White-tailed deer farming is an established and growing industry in Pennsylvania. Managers of deer farming operations often struggle with animal health problems, the most common of which is pneumonia associated with Fusobacterium sp. infection. Fusobacterium is a genus of anaerobic, gram negative, rod-shaped bacteria that have been associated with many infectious disease processes in humans and animals. It is important to the deer industry, as well as the cattle and sheep industries, to more clearly understand fusobacterial disease pathogenesis and determine effective treatment and prevention strategies. The objectives of the following series of studies were: (1) to determine the current management practices and animal health problems on white-tailed deer farms in Pennsylvania, (2) to phenotypically and genotypically characterize a set of Fusobacterium isolates from white-tailed deer and evaluate their association with disease in the host, and (3) to determine the pathogenicity of Fusobacterium varium to the respiratory tract of mice and to evaluate this system as a model for pulmonary fusobacterial infection of deer.

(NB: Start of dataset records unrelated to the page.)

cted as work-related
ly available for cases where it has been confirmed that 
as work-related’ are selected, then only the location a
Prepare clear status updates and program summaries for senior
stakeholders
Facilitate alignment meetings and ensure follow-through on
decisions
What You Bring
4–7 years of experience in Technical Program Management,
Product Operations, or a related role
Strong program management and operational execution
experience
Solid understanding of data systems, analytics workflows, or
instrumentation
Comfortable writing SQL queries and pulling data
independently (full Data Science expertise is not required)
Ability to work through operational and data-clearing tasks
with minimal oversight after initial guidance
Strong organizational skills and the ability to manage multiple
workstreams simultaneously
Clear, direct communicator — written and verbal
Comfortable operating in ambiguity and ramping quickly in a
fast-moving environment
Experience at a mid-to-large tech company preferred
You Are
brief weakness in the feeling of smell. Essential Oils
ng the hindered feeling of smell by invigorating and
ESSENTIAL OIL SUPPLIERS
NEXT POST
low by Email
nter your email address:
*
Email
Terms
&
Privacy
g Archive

A total of 28 clinical strains of Fusobacterium spp. were isolated at necropsy over a two-year period from the respiratory tract of cervids, including white-tailed deer, elk, and reindeer. Isolates were identified as F. varium (21/28, 75%), F. necrophorum subsp. funduliforme (5/28, 17.9%), and F. necrophorum subsp. necrophorum (2/28, 7.1%). Using PCR-based detection of virulence genes, all F. varium isolates were negative for the promoter region of the leukotoxin operon of F. necrophorum and the hemagglutinin-related protein gene of F. necrophorum. In the necropsy population no significant differences in gross or microscopic lesions were detected across Fusobacterium species, suggesting similar potential for virulence, however, toxicity to bovine polymorphonuclear leukocytes was not observed in any F. varium strains, perhaps indicating that a virulence factor other than leukotoxin is involved in the pathogenesis of F. varium infection. F. varium was less susceptible to many antimicrobials than were the F. necrophorum subspecies. These data suggest that F. varium may be a significant pathogen in deer and may require different treatment and prevention methods than F. necrophorum.

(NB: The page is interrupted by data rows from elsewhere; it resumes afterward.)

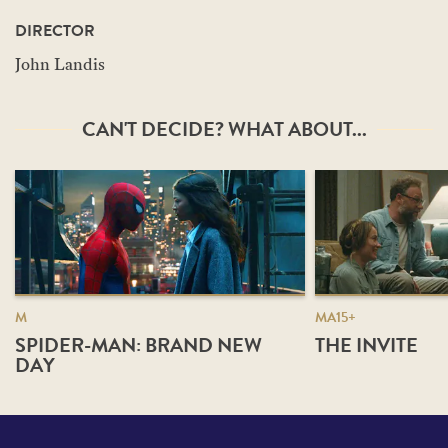
DIRECTOR
John Landis
CAN'T DECIDE? WHAT ABOUT...
M
MA15+
SPIDER-MAN: BRAND NEW
THE INVITE
DAY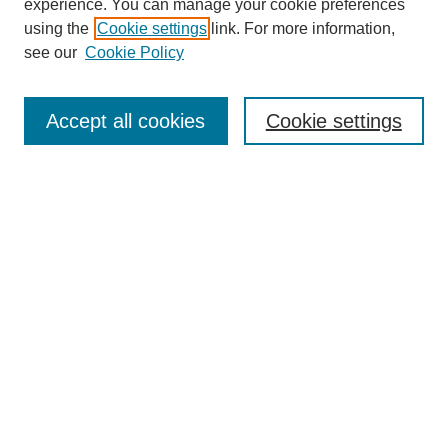
experience. You can manage your cookie preferences
using the
Cookie settings
link. For more information,
see our
Cookie Policy
Search
Accept all cookies
Cookie settings
Enter search terms:
Select context to search:
Advanced Search
Notify me via email or
RSS
Browse
Collections
Disciplines
Authors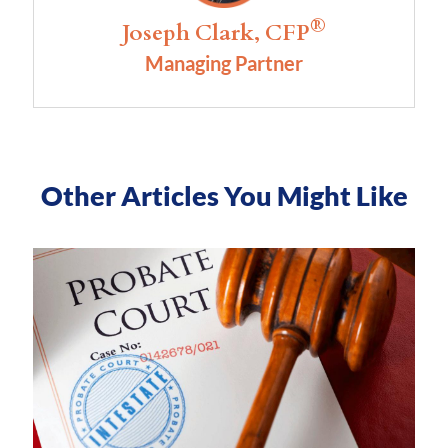
®
Joseph Clark, CFP
Managing Partner
Other Articles You Might Like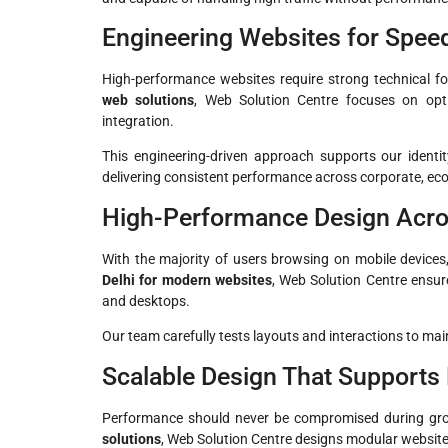
Engineering Websites for Speed 
High-performance websites require strong technical f
web solutions
, Web Solution Centre focuses on opti
integration.
This engineering-driven approach supports our ident
delivering consistent performance across corporate, e
High-Performance Design Acr
With the majority of users browsing on mobile devices,
Delhi for modern websites
, Web Solution Centre ensur
and desktops.
Our team carefully tests layouts and interactions to main
Scalable Design That Supports
Performance should never be compromised during gr
solutions
, Web Solution Centre designs modular websit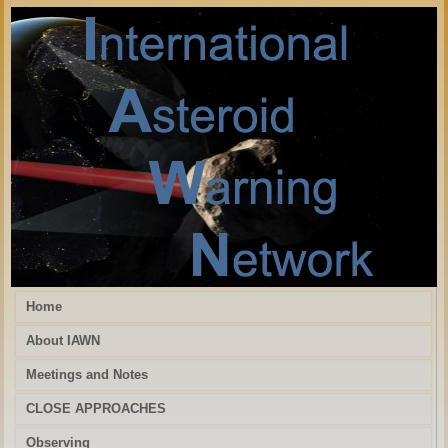
Home
About IAWN
Meetings and Notes
CLOSE APPROACHES
Observing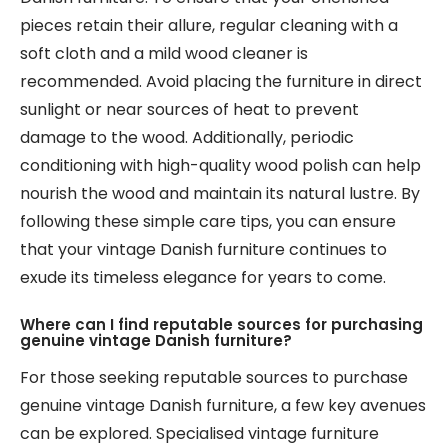
pieces retain their allure, regular cleaning with a
soft cloth and a mild wood cleaner is
recommended. Avoid placing the furniture in direct
sunlight or near sources of heat to prevent
damage to the wood. Additionally, periodic
conditioning with high-quality wood polish can help
nourish the wood and maintain its natural lustre. By
following these simple care tips, you can ensure
that your vintage Danish furniture continues to
exude its timeless elegance for years to come.
Where can I find reputable sources for purchasing
genuine vintage Danish furniture?
For those seeking reputable sources to purchase
genuine vintage Danish furniture, a few key avenues
can be explored. Specialised vintage furniture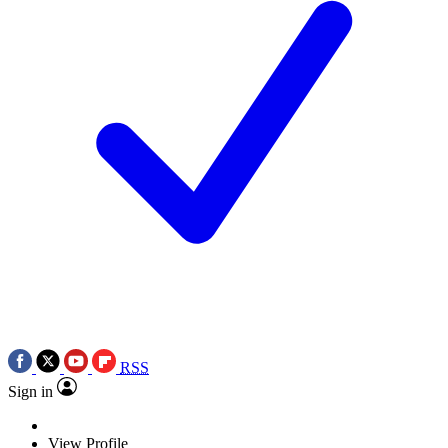
RSS
Sign in
View Profile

C57BL/6 mice and BALB/c mice were inoculated intranasally with various strains and varying dosages of F. varium to evaluate the pathogenicity of F. varium to the respiratory tract of mice and to determine the utility of this system as model of fusobacterial pneumonia. Prior to inoculation, mice were pre-treated with either 0.2 mg dexamethasone intraperitoneally once daily for four days, 10 μg of lipopolysaccharide (LPS) of E. coli 055:B5 intranasally one time, or no pre-treatment. Following inoculation mice were observed for morbidity and mortality for fourteen days. No mice infected with F. varium showed clinical illness or died. No mice infected with F. varium developed gross or microscopic lesions. The bacterium was recovered from the blood of one mouse, but was not recovered from blood or lung of any other mice. Antifusobacterial IgM or IgG were not produced in serum by 14 days in response to infection. Pre-existing antibodies detected in pooled serum bound similarly with proteins of two F. necrophorum subspecies and three F. varium strains, but did not bind to proteins of similar size from other common bacterial pathogens including Escherichia coli, Pasteurella pneumotropica, Arcanobacterium pyogenes, and Clostridium perfringens. No serum antibodies were detected in BALB/c mice. These results suggest that F. varium is not highly pathogenic to the respiratory tract of mice, and does not result in a humoral immune response following intranasal inoculation.
In conclusion, the results of this series of studies suggest that fusobacterial species, specifically F. varium, are not highly pathogenic to the respiratory tract and are unable to establish lung infection alone without some severe predisposing condition. Management changes on deer farms should be instituted in an effort to minimize stress, overcrowding, nutritional imbalance, and environmental contamination, while maximizing immunity through colostrum and vaccination, and developing effective preventive health and biosecurity programs with routine veterinary consultation. (Abstract shortened by UMI.)